Feverfew and butterbur are two plants with well-known medicinal properties, some of which are common to both. They also both belong to the Asteraceae family making them relatives of the dandelion. Beyond that, they are different in several ways. If you are trying to choose between one or the other, it is important to understand what benefits you will get from each. Consider the following comparison in this SPICEography Showdown.

How do feverfew and butterbur differ?

Because feverfew and butterbur are most often used as medicinal plants, the potential for side effects is something that you should think about before consuming them. Those side effects are also one of the main areas where they differ. Feverfew comes with a low risk of several side effects. For example, some people report nausea and digestive issues. Butterbur comes with one serious one: liver toxicity due to the pyrrolizidine alkaloids it contains. You could make the argument that feverfew is a safer option than butterbur. Some experts recommend that you consume butterbur only in the form of standardized extracts as a way of mitigating the risks.

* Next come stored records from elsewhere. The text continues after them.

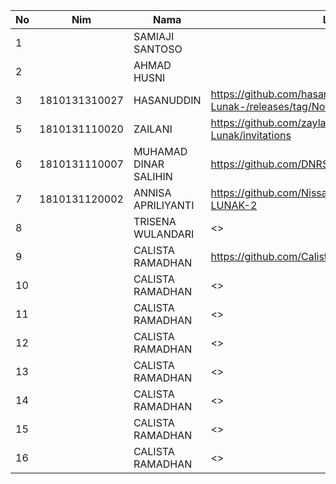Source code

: 
|  No |      Nim      |         Nama          |                                 Link Github                                      |
|-----|---------------|-----------------------|----------------------------------------------------------------------------------|
|  1  |               | SAMIAJI SANTOSO       |                                                                                  |
|  2  |               | AHMAD HUSNI           |                                                                                  |
|  3  | 1810131310027 | HASANUDDIN            | <https://github.com/hasanuddinpmgrProyek-Perangkat-Lunak-/releases/tag/Novanabs> |
|  5  | 1810131110020 | ZAILANI               | <https://github.com/zaylani99/CSE-Proyek-Perangkat-Lunak/invitations>            |
|  6  | 1810131110007 | MUHAMAD DINAR SALIHIN | <https://github.com/DNRSAL/Proyek/releases/tag/Novanabs>                         |
|  7  | 1810131120002 | ANNISA APRILIYANTI    | <https://github.com/Nissaaprilia/PROYEK-PERANGKAT-LUNAK-2>                       |
|  8  |               | TRISENA WULANDARI     | <>       |
|  9  |               | CALISTA RAMADHAN      | <https://github.com/Calista19/Media-Interaktif>                                                                
|  10 |               | CALISTA RAMADHAN      | <>                                                                
|  11 |               | CALISTA RAMADHAN      | <>                                                                
|  12 |               | CALISTA RAMADHAN      | <>                                                                
|  13 |               | CALISTA RAMADHAN      | <>                                                                
|  14 |               | CALISTA RAMADHAN      | <>                                                                
|  15 |               | CALISTA RAMADHAN      | <>                                                                
|  16 |               | CALISTA RAMADHAN      | <>                                                                
 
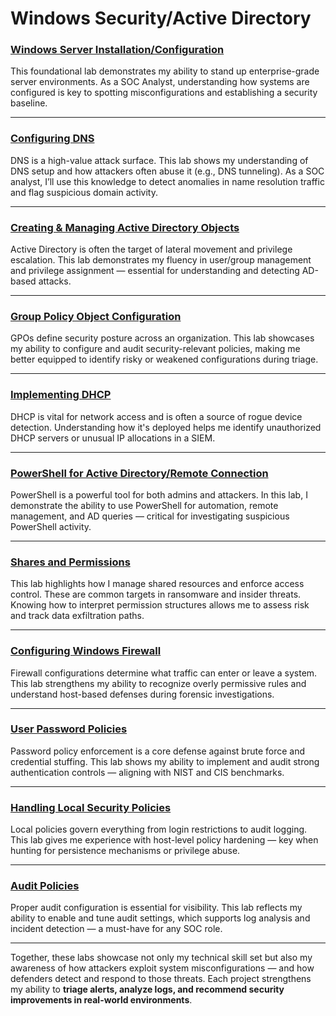 # Windows Security/Active Directory

### [Windows Server Installation/Configuration](https://github.com/bekinal/Windows-Server-Installation-Configuration/blob/main/README.md)
This foundational lab demonstrates my ability to stand up enterprise-grade server environments. As a SOC Analyst, understanding how systems are configured is key to spotting misconfigurations and establishing a security baseline.

---

### [Configuring DNS](https://github.com/bekinal/Configuring-DNS/blob/main/README.md)
DNS is a high-value attack surface. This lab shows my understanding of DNS setup and how attackers often abuse it (e.g., DNS tunneling). As a SOC analyst, I’ll use this knowledge to detect anomalies in name resolution traffic and flag suspicious domain activity.

---

### [Creating & Managing Active Directory Objects](https://github.com/bekinal/Creating-and-Managing-AD-Objects/blob/main/README.md)
Active Directory is often the target of lateral movement and privilege escalation. This lab demonstrates my fluency in user/group management and privilege assignment — essential for understanding and detecting AD-based attacks.

---

### [Group Policy Object Configuration](https://github.com/bekinal/Group-Policy-Object-Configuration/blob/main/README.md)
GPOs define security posture across an organization. This lab showcases my ability to configure and audit security-relevant policies, making me better equipped to identify risky or weakened configurations during triage.

---

### [Implementing DHCP](https://github.com/bekinal/Implementing-DHCP/blob/main/README.md)
DHCP is vital for network access and is often a source of rogue device detection. Understanding how it's deployed helps me identify unauthorized DHCP servers or unusual IP allocations in a SIEM.

---

### [PowerShell for Active Directory/Remote Connection](https://github.com/bekinal/PowerShell-for-Active-Directory/blob/main/README.md)
PowerShell is a powerful tool for both admins and attackers. In this lab, I demonstrate the ability to use PowerShell for automation, remote management, and AD queries — critical for investigating suspicious PowerShell activity.

---

### [Shares and Permissions](https://github.com/bekinal/Shares-and-Permissions/blob/main/README.md)
This lab highlights how I manage shared resources and enforce access control. These are common targets in ransomware and insider threats. Knowing how to interpret permission structures allows me to assess risk and track data exfiltration paths.

---

### [Configuring Windows Firewall](https://github.com/bekinal/Configuring-Windows-Firewall/blob/main/README.md)
Firewall configurations determine what traffic can enter or leave a system. This lab strengthens my ability to recognize overly permissive rules and understand host-based defenses during forensic investigations.

---

### [User Password Policies](https://github.com/bekinal/User-Password-Policies)
Password policy enforcement is a core defense against brute force and credential stuffing. This lab shows my ability to implement and audit strong authentication controls — aligning with NIST and CIS benchmarks.

---

### [Handling Local Security Policies](https://github.com/bekinal/User-Password-Policies/blob/main/README.md)
Local policies govern everything from login restrictions to audit logging. This lab gives me experience with host-level policy hardening — key when hunting for persistence mechanisms or privilege abuse.

---

### [Audit Policies](https://github.com/bekinal/Audit-Policies)
Proper audit configuration is essential for visibility. This lab reflects my ability to enable and tune audit settings, which supports log analysis and incident detection — a must-have for any SOC role.

---

Together, these labs showcase not only my technical skill set but also my awareness of how attackers exploit system misconfigurations — and how defenders detect and respond to those threats. Each project strengthens my ability to **triage alerts, analyze logs, and recommend security improvements in real-world environments**.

While both herbs are best known for their medicinal properties, they do have some culinary value. They are also used differently in dishes. When it is eaten, feverfew is typically consumed raw as a salad green. Butterbur is typically cooked either in a stir-fried dish or battered and fried tempura-style.

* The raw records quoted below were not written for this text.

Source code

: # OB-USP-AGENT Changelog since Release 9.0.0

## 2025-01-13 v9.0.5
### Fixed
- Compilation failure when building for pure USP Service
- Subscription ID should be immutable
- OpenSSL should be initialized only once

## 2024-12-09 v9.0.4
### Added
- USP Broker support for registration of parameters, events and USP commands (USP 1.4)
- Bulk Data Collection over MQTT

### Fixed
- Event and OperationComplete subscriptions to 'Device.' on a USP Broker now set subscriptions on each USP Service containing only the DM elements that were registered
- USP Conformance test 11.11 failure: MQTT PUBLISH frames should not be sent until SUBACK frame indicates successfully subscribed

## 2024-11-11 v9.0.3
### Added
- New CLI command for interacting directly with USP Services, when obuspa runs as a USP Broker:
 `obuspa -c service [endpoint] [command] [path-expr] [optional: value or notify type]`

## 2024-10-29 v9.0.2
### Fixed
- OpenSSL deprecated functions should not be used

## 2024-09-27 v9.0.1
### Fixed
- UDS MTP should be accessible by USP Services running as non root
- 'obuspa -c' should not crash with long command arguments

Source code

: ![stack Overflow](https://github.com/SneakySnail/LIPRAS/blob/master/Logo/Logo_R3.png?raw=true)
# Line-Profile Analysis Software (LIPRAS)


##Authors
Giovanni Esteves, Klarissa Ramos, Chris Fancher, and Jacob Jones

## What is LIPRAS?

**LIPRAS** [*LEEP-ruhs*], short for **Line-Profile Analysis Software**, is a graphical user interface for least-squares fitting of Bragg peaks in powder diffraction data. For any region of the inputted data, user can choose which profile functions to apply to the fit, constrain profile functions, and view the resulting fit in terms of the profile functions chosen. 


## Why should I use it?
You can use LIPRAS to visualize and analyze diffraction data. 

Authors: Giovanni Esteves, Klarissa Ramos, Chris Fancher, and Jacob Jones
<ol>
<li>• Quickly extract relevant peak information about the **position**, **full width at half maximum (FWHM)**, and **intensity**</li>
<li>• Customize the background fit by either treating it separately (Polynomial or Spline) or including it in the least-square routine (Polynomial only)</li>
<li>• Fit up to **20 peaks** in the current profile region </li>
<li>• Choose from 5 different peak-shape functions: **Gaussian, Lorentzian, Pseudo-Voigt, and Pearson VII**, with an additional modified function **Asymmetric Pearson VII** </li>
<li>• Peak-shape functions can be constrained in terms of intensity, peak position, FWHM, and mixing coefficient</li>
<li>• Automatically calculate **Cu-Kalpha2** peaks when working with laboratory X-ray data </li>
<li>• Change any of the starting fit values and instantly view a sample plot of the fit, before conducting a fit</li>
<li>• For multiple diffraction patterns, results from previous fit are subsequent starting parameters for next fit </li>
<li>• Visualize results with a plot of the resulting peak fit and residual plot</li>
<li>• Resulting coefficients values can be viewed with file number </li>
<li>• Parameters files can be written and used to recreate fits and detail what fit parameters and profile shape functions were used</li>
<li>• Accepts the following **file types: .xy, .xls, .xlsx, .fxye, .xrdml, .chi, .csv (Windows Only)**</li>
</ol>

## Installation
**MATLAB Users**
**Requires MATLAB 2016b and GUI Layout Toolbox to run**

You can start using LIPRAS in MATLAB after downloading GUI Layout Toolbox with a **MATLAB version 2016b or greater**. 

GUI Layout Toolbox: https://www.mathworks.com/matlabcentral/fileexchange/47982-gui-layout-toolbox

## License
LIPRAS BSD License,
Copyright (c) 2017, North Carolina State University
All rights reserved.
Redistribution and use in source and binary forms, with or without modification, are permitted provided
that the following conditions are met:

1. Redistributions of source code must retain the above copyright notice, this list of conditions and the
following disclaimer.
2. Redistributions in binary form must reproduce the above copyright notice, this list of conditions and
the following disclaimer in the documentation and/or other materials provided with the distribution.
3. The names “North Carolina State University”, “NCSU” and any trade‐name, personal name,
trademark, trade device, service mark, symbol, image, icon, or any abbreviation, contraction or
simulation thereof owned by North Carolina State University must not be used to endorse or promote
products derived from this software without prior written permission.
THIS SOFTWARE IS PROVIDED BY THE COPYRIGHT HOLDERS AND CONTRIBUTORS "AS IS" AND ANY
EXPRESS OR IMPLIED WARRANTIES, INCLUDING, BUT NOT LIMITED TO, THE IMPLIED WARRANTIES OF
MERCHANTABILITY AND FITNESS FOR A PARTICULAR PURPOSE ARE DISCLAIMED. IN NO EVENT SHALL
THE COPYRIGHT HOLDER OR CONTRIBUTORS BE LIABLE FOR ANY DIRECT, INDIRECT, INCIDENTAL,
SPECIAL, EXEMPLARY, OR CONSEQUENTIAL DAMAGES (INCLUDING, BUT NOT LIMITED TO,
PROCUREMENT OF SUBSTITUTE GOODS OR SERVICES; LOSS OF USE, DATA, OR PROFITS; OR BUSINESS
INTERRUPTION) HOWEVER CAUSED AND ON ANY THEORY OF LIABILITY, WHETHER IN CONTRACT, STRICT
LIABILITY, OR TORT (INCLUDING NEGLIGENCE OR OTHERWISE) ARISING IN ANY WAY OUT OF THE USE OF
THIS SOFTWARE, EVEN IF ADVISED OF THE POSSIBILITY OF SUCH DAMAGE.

Lastly, the two differ in terms of appearance. Feverfew closely resembles dandelions and has similar feather-shaped leaves. Butterbur has much larger leaves that have a roundish, horseshoe shape.

Can you use feverfew in place of butterbur and vice versa?

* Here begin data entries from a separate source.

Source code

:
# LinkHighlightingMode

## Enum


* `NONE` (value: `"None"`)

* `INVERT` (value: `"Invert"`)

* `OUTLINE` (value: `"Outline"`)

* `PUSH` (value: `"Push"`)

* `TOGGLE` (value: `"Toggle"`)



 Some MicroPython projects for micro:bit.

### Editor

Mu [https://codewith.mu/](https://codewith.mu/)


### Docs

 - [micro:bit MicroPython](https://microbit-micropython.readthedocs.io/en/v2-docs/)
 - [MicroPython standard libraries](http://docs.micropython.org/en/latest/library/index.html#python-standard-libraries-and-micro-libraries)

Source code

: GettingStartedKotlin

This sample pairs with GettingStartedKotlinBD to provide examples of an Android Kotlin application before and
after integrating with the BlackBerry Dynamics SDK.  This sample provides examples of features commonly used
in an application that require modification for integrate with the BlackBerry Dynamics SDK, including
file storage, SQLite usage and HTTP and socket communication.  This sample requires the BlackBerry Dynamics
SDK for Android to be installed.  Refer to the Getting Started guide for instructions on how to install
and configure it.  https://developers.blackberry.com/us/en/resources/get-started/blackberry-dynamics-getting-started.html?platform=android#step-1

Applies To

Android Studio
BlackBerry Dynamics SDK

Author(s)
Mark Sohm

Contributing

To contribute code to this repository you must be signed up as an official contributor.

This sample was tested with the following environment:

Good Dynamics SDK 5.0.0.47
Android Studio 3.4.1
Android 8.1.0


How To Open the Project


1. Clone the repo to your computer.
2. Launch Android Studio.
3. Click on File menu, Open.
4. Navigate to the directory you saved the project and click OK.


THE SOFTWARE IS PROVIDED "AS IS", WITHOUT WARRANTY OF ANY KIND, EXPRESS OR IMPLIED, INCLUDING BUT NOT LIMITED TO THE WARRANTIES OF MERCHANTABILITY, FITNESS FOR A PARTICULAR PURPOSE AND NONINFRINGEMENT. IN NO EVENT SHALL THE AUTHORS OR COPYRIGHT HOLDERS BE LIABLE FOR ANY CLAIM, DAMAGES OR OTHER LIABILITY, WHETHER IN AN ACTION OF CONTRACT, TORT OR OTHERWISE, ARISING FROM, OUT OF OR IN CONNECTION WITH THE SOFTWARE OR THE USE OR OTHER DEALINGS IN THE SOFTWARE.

If you are using these herbs as medicines, then the answer to the question above depends on what you are trying to treat. Both are used to treat headaches, so you can use one in place of the other if you want a painkiller. There is a significant body of research showing that both are effective for providing relief from headaches, including migraines.

On the other hand, one of feverfew’s uses is as in providing relief from nausea; it helps to ease the nausea and vomiting that sometimes occurs alongside migraine headaches. Butterbur is not used to treat nausea and therefore will not be an effective substitute when attempting to treat that condition. Feverfew also has a history of being used to treat menstrual pain. Butterbur does not have that history, which means that it may not be a good feverfew substitute if you need a remedy for that problem.

If you have issues with clotting, you may want to avoid using feverfew as a butterbur substitute since it is a blood thinner.

When should you use feverfew and when should you use butterbur?

These two herbs are sometimes described as being synergistic. Ideally, you should use both of them when treating an ailment like migraine headaches. If you are using them one at a time, use feverfew if you are concerned about the liver toxicity of butterbur or if you want the additional benefits such as its anti-cancer properties and its ability to prevent blood clots.

Use butterbur for treating allergies or headaches that accompany allergies. When it comes to using these plants for food, use feverfew in raw preparations like salads or as one of the green elements in a sandwich. Use butterbur strictly in cooked preparations.